[Recorded data]

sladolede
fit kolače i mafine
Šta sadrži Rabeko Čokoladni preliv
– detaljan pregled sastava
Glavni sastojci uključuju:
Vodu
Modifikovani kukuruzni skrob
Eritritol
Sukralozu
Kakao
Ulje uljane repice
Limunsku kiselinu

[/Recorded data]

▶ _Task statement_
Write out every line of the records above word for word, keeping each line break where it falls.

▶ _Worked solution_
sladolede
fit kolače i mafine
Šta sadrži Rabeko Čokoladni preliv
– detaljan pregled sastava
Glavni sastojci uključuju:
Vodu
Modifikovani kukuruzni skrob
Eritritol
Sukralozu
Kakao
Ulje uljane repice
Limunsku kiselinu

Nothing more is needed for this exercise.